I don't mean to sound spiteful. I love Brooklyn, because in addition to Brooklyn Heights and its plethora of hipsters, it's also home to places like Bed-Stuy and its sizable, and creative, Black population; plus, Crown Heights and the Hasidic Jews who call it home. It's huge, bigger than Manhattan in both population and area, but it suffers from the same inferiority complex that Toronto often seems to. Hipsters will stuff themselves into an area of a supposedly dowdy place (like Toronto or Brooklyn) in order to maximize their cool points and to find others like them. Hep cats in cities like Montreal or San Fransisco don't need to congregate into tiny little areas. Those cities spread their fun out to all compass points. Besides, have you ever been to Haight-Ashbury? The damned place is just tourists and drug dealers, and any semblance of genuine counterculture has been neatly erased with the opening of another soup-and-sammie joint. Spread the wealth, you know?

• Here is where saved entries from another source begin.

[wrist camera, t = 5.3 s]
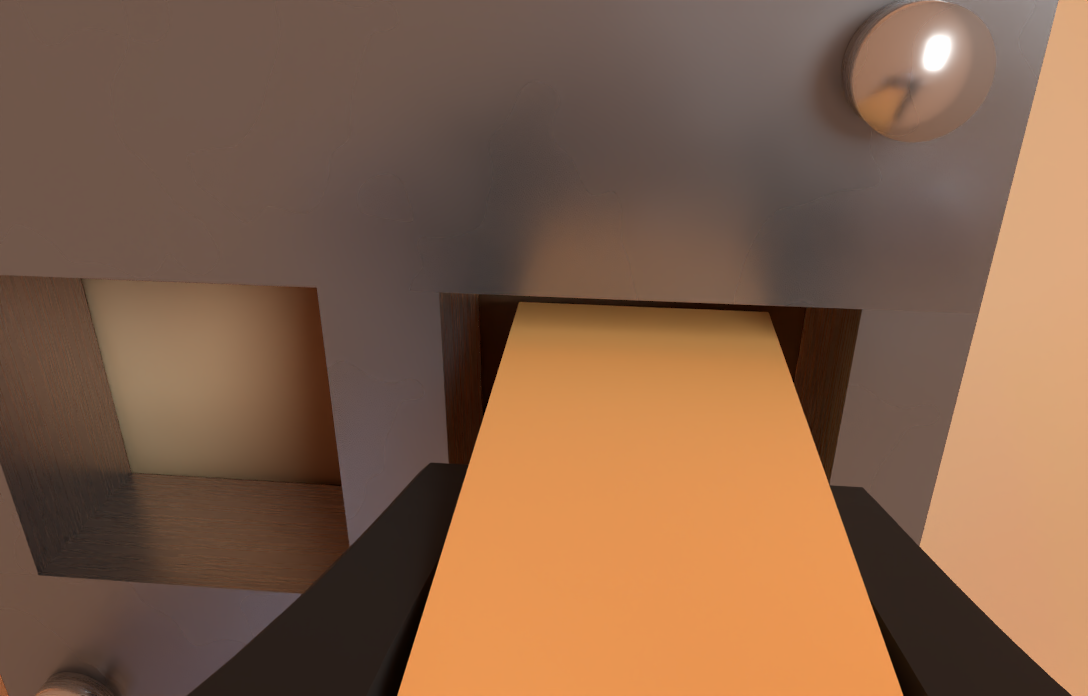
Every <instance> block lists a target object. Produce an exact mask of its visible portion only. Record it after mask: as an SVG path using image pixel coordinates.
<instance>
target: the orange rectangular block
mask: <svg viewBox="0 0 1088 696" xmlns="http://www.w3.org/2000/svg"><path fill="white" fill-rule="evenodd" d="M397 696H903V693H902V690H901V688H900V685H899V682H898V679H897V676H896V673H895V671H894V668H893V665H892V662H891V659H890V656H889V654H888V651H887V648H886V645H885V642H884V639H883V636H882V634H881V631H880V628H879V625H878V622H877V619H876V617H875V614H874V611H873V608H872V605H871V602H870V600H869V597H868V594H867V591H866V588H865V585H864V582H863V580H862V577H861V574H860V571H859V568H858V565H857V563H856V560H855V557H854V554H853V551H852V548H851V546H850V543H849V540H848V537H847V534H846V531H845V528H844V526H843V523H842V520H841V517H840V514H839V511H838V509H837V506H836V503H835V500H834V497H833V494H832V491H831V489H830V486H829V483H828V480H827V477H826V474H825V472H824V469H823V466H822V463H821V460H820V457H819V455H818V452H817V449H816V446H815V443H814V440H813V437H812V435H811V432H810V429H809V426H808V423H807V420H806V418H805V415H804V412H803V409H802V406H801V403H800V401H799V398H798V395H797V392H796V389H795V386H794V383H793V381H792V378H791V375H790V372H789V369H788V366H787V364H786V361H785V358H784V355H783V352H782V349H781V347H780V344H779V341H778V338H777V335H776V332H775V329H774V327H773V324H772V321H771V318H770V315H769V312H754V311H730V310H706V309H681V308H657V307H632V306H608V305H583V304H559V303H534V302H519V304H518V308H517V311H516V314H515V317H514V321H513V324H512V327H511V330H510V333H509V337H508V340H507V343H506V346H505V350H504V353H503V356H502V359H501V363H500V366H499V369H498V372H497V375H496V379H495V382H494V385H493V388H492V392H491V395H490V398H489V401H488V405H487V408H486V411H485V414H484V417H483V421H482V424H481V427H480V430H479V434H478V437H477V440H476V443H475V447H474V450H473V453H472V456H471V459H470V463H469V466H468V469H467V472H466V476H465V479H464V482H463V485H462V489H461V492H460V495H459V498H458V501H457V505H456V508H455V511H454V514H453V518H452V521H451V524H450V527H449V531H448V534H447V537H446V540H445V543H444V547H443V550H442V553H441V556H440V560H439V563H438V566H437V569H436V573H435V576H434V579H433V582H432V585H431V589H430V592H429V595H428V598H427V602H426V605H425V608H424V611H423V615H422V618H421V621H420V624H419V627H418V631H417V634H416V637H415V640H414V644H413V647H412V650H411V653H410V657H409V660H408V663H407V666H406V669H405V673H404V676H403V679H402V682H401V686H400V689H399V692H398V695H397Z"/></svg>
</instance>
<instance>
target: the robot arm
mask: <svg viewBox="0 0 1088 696" xmlns="http://www.w3.org/2000/svg"><path fill="white" fill-rule="evenodd" d="M468 466H469V465H466V464H448V463H431V462H430V463H429V464H428V465H427V466H426V467H425V468H423V469H422V470H421V471H420V472H419V473H418V474H417V475H416V476H415V477H414V479H413V480H412V481H411V482H410V483H409V484H408V485H407V486H406V487H405V488H404V489H403V491H402V492H401V493H400V494H399V495H398V496H397V497H396V498H395V499H394V500H393V502H392V503H391V504H390V505H389V506H388V507H387V508H386V509H385V510H384V511H383V512H382V513H381V515H380V516H379V517H378V518H377V519H376V520H375V521H374V522H373V523H372V524H371V525H370V526H369V527H368V528H367V529H366V530H365V531H364V533H363V534H362V535H361V536H360V537H359V538H358V539H357V540H356V541H355V542H354V543H353V544H352V545H351V546H350V547H349V548H348V549H347V550H346V551H345V552H344V553H343V554H342V555H341V556H340V557H339V558H338V559H337V560H336V561H335V562H334V563H333V564H332V565H331V566H330V567H329V568H328V569H327V570H326V571H325V572H324V573H323V574H322V575H321V576H320V577H319V578H318V579H317V580H316V581H315V582H314V583H313V584H312V585H311V586H310V587H309V588H308V589H307V590H306V591H305V592H304V593H303V594H302V595H301V596H300V597H299V598H297V599H296V600H295V601H294V602H293V603H292V604H291V605H290V606H289V607H288V608H287V609H285V610H284V611H283V612H282V613H281V614H280V615H279V616H278V617H277V618H275V619H274V620H273V621H272V622H271V623H270V624H269V625H268V626H267V627H265V628H264V629H263V630H262V631H261V632H260V633H259V634H258V635H257V636H256V637H254V638H253V639H252V640H251V641H250V642H249V643H248V644H247V645H246V646H244V647H243V648H242V649H241V650H240V651H239V652H238V653H237V654H236V655H234V656H233V657H232V658H231V659H230V660H229V661H227V662H226V663H225V664H224V665H223V666H222V667H220V668H219V669H218V670H217V671H216V672H214V673H213V674H212V675H211V676H210V677H208V678H207V679H206V680H205V681H204V682H202V683H201V684H200V685H199V686H198V687H196V688H195V689H194V690H193V691H191V692H190V693H189V694H188V695H186V696H397V695H398V692H399V689H400V686H401V682H402V679H403V676H404V673H405V669H406V666H407V663H408V660H409V657H410V653H411V650H412V647H413V644H414V640H415V637H416V634H417V631H418V627H419V624H420V621H421V618H422V615H423V611H424V608H425V605H426V602H427V598H428V595H429V592H430V589H431V585H432V582H433V579H434V576H435V573H436V569H437V566H438V563H439V560H440V556H441V553H442V550H443V547H444V543H445V540H446V537H447V534H448V531H449V527H450V524H451V521H452V518H453V514H454V511H455V508H456V505H457V501H458V498H459V495H460V492H461V489H462V485H463V482H464V479H465V476H466V472H467V469H468ZM829 486H830V489H831V491H832V494H833V497H834V500H835V503H836V506H837V509H838V511H839V514H840V517H841V520H842V523H843V526H844V528H845V531H846V534H847V537H848V540H849V543H850V546H851V548H852V551H853V554H854V557H855V560H856V563H857V565H858V568H859V571H860V574H861V577H862V580H863V582H864V585H865V588H866V591H867V594H868V597H869V600H870V602H871V605H872V608H873V611H874V614H875V617H876V619H877V622H878V625H879V628H880V631H881V634H882V636H883V639H884V642H885V645H886V648H887V651H888V654H889V656H890V659H891V662H892V665H893V668H894V671H895V673H896V676H897V679H898V682H899V685H900V688H901V690H902V693H903V696H1072V695H1070V694H1069V693H1068V692H1067V691H1066V690H1065V689H1064V688H1063V687H1062V686H1060V685H1059V684H1058V683H1057V682H1056V681H1055V680H1054V679H1053V678H1051V677H1050V676H1049V675H1048V674H1047V673H1046V672H1045V671H1044V670H1043V669H1042V668H1041V667H1040V666H1039V665H1038V664H1037V663H1035V662H1034V661H1033V660H1032V659H1031V658H1030V657H1029V656H1028V655H1027V654H1026V653H1025V652H1024V651H1023V650H1022V649H1021V648H1020V647H1018V646H1017V645H1016V644H1015V643H1014V642H1013V641H1012V640H1011V639H1010V638H1009V637H1008V636H1007V635H1006V634H1005V633H1004V632H1003V631H1002V630H1001V629H1000V628H999V627H998V626H997V625H996V624H995V623H994V622H993V621H992V620H991V619H990V618H989V617H988V616H987V615H986V614H985V613H984V612H983V611H982V610H981V609H980V608H979V607H978V606H977V605H976V604H975V603H974V602H973V601H972V600H971V599H970V598H969V597H968V596H967V595H966V594H965V593H964V592H963V591H962V590H961V589H960V588H959V587H958V586H957V585H956V584H955V583H954V582H953V581H952V580H951V579H950V578H949V577H948V576H947V575H946V574H945V573H944V572H943V571H942V570H941V569H940V568H939V567H938V566H937V565H936V563H935V562H934V561H933V560H932V559H931V558H930V557H929V556H928V555H927V554H926V553H925V552H924V551H923V550H922V549H921V548H920V547H919V546H918V545H917V544H916V543H915V542H914V540H913V539H912V538H911V537H910V536H909V535H908V534H907V533H906V532H905V531H904V530H903V529H902V528H901V527H900V526H899V525H898V523H897V522H896V521H895V520H894V519H893V518H892V517H891V516H890V515H889V514H888V513H887V512H886V511H885V510H884V509H883V508H882V507H881V506H880V504H879V503H878V502H877V501H876V500H875V499H874V498H873V497H872V496H871V495H870V494H869V493H868V492H867V491H866V490H865V489H864V488H863V487H851V486H833V485H829Z"/></svg>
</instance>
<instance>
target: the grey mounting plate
mask: <svg viewBox="0 0 1088 696" xmlns="http://www.w3.org/2000/svg"><path fill="white" fill-rule="evenodd" d="M1057 4H1058V0H0V675H1V677H2V680H3V682H4V685H5V687H6V690H7V692H8V695H9V696H186V695H188V694H189V693H190V692H191V691H193V690H194V689H195V688H196V687H198V686H199V685H200V684H201V683H202V682H204V681H205V680H206V679H207V678H208V677H210V676H211V675H212V674H213V673H214V672H216V671H217V670H218V669H219V668H220V667H222V666H223V665H224V664H225V663H226V662H227V661H229V660H230V659H231V658H232V657H233V656H234V655H236V654H237V653H238V652H239V651H240V650H241V649H242V648H243V647H244V646H246V645H247V644H248V643H249V642H250V641H251V640H252V639H253V638H254V637H256V636H257V635H258V634H259V633H260V632H261V631H262V630H263V629H264V628H265V627H267V626H268V625H269V624H270V623H271V622H272V621H273V620H274V619H275V618H277V617H278V616H279V615H280V614H281V613H282V612H283V611H284V610H285V609H287V608H288V607H289V606H290V605H291V604H292V603H293V602H294V601H295V600H296V599H297V598H299V597H300V596H301V595H302V594H303V593H304V592H305V591H306V590H307V589H308V588H309V587H310V586H311V585H312V584H313V583H314V582H315V581H316V580H317V579H318V578H319V577H320V576H321V575H322V574H323V573H324V572H325V571H326V570H327V569H328V568H329V567H330V566H331V565H332V564H333V563H334V562H335V561H336V560H337V559H338V558H339V557H340V556H341V555H342V554H343V553H344V552H345V551H346V550H347V549H348V548H349V547H350V546H351V545H352V544H353V543H354V542H355V541H356V540H357V539H358V538H359V537H360V536H361V535H362V534H363V533H364V531H365V530H366V529H367V528H368V527H369V526H370V525H371V524H372V523H373V522H374V521H375V520H376V519H377V518H378V517H379V516H380V515H381V513H382V512H383V511H384V510H385V509H386V508H387V507H388V506H389V505H390V504H391V503H392V502H393V500H394V499H395V498H396V497H397V496H398V495H399V494H400V493H401V492H402V491H403V489H404V488H405V487H406V486H407V485H408V484H409V483H410V482H411V481H412V480H413V479H414V477H415V476H416V475H417V474H418V473H419V472H420V471H421V470H422V469H423V468H425V467H426V466H427V465H428V464H429V463H430V462H431V463H448V464H466V465H469V463H470V459H471V456H472V453H473V450H474V447H475V443H476V440H477V437H478V434H479V430H480V427H481V424H482V421H483V413H482V384H481V355H480V326H479V298H478V294H491V295H516V296H541V297H566V298H591V299H616V300H641V301H667V302H692V303H717V304H742V305H767V306H792V307H806V310H805V316H804V323H803V329H802V336H801V342H800V349H799V355H798V362H797V368H796V375H795V381H794V386H795V389H796V392H797V395H798V398H799V401H800V403H801V406H802V409H803V412H804V415H805V418H806V420H807V423H808V426H809V429H810V432H811V435H812V437H813V440H814V443H815V446H816V449H817V452H818V455H819V457H820V460H821V463H822V466H823V469H824V472H825V474H826V477H827V480H828V483H829V485H833V486H851V487H863V488H864V489H865V490H866V491H867V492H868V493H869V494H870V495H871V496H872V497H873V498H874V499H875V500H876V501H877V502H878V503H879V504H880V506H881V507H882V508H883V509H884V510H885V511H886V512H887V513H888V514H889V515H890V516H891V517H892V518H893V519H894V520H895V521H896V522H897V523H898V525H899V526H900V527H901V528H902V529H903V530H904V531H905V532H906V533H907V534H908V535H909V536H910V537H911V538H912V539H913V540H914V542H915V543H916V544H917V545H918V546H919V545H920V541H921V538H922V534H923V530H924V526H925V522H926V518H927V514H928V510H929V506H930V502H931V498H932V494H933V490H934V487H935V483H936V479H937V475H938V471H939V467H940V463H941V459H942V455H943V451H944V447H945V443H946V439H947V436H948V432H949V428H950V424H951V420H952V416H953V412H954V408H955V404H956V400H957V396H958V392H959V389H960V385H961V381H962V377H963V373H964V369H965V365H966V361H967V357H968V353H969V349H970V345H971V341H972V338H973V334H974V330H975V326H976V322H977V318H978V314H979V310H980V306H981V302H982V298H983V294H984V291H985V287H986V283H987V279H988V275H989V271H990V267H991V263H992V259H993V255H994V251H995V247H996V243H997V240H998V236H999V232H1000V228H1001V224H1002V220H1003V216H1004V212H1005V208H1006V204H1007V200H1008V196H1009V193H1010V189H1011V185H1012V181H1013V177H1014V173H1015V169H1016V165H1017V161H1018V157H1019V153H1020V149H1021V145H1022V142H1023V138H1024V134H1025V130H1026V126H1027V122H1028V118H1029V114H1030V110H1031V106H1032V102H1033V98H1034V95H1035V91H1036V87H1037V83H1038V79H1039V75H1040V71H1041V67H1042V63H1043V59H1044V55H1045V51H1046V47H1047V44H1048V40H1049V36H1050V32H1051V28H1052V24H1053V20H1054V16H1055V12H1056V8H1057ZM81 278H88V279H113V280H139V281H164V282H189V283H214V284H239V285H264V286H289V287H315V288H317V294H318V302H319V309H320V317H321V325H322V333H323V341H324V349H325V357H326V365H327V373H328V380H329V388H330V396H331V404H332V412H333V420H334V428H335V436H336V443H337V451H338V459H339V467H340V475H341V483H342V486H336V485H320V484H303V483H286V482H269V481H252V480H235V479H218V478H202V477H185V476H168V475H151V474H134V473H131V470H130V466H129V463H128V459H127V455H126V451H125V447H124V443H123V440H122V436H121V432H120V428H119V424H118V420H117V416H116V413H115V409H114V405H113V401H112V397H111V393H110V390H109V386H108V382H107V378H106V374H105V370H104V367H103V363H102V359H101V355H100V351H99V347H98V344H97V340H96V336H95V332H94V328H93V324H92V320H91V317H90V313H89V309H88V305H87V301H86V297H85V294H84V290H83V286H82V282H81Z"/></svg>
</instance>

As a Torontonian, my city definitely has cool and uncool pockets, and it can be exhausting to navigate them. Not to mention that, when I try, it leaves me feeling like I'm paddling in awfully shallow waters.

The long and the short of it? I refuse to believe that Toronto is a B-team city. We have our shortcomings, it's true. But I've been places - New York City, Chicago, Montreal, not to mention Halifax and Savannah - and Toronto is still very much in its learning, building stages. We're so young compared to a lot of these places. We can make something of ourselves. Frustratingly, we also seem to suffer from a lack of leadership - a monorail and a ferris wheel do not a world-class city make. We need green spaces, integrated transit, a thriving theatre and gallery scene, one-of-a-kind shopping, and a sense that each neighbourhood has something new and different to offer.

Look, NYC has a 200-year head start, and it took some wrong turns - remember the 1980s? Seedy Times Square and a soaring crime rate? There's no reason we can't get there too. We need visionaries: leaders and critics who aren't following some other city's plans, but who can put Toronto on the map on our own merits. Expand the subways, open the waterfront, fund the arts, and give out-of-towners - and ourselves - a reason to ooh and ahh over us. We'll finish fulfilling our destiny as the New York/Paris/Hollywood of the North, and then ditch that mantle to finally, gloriously, be Toronto.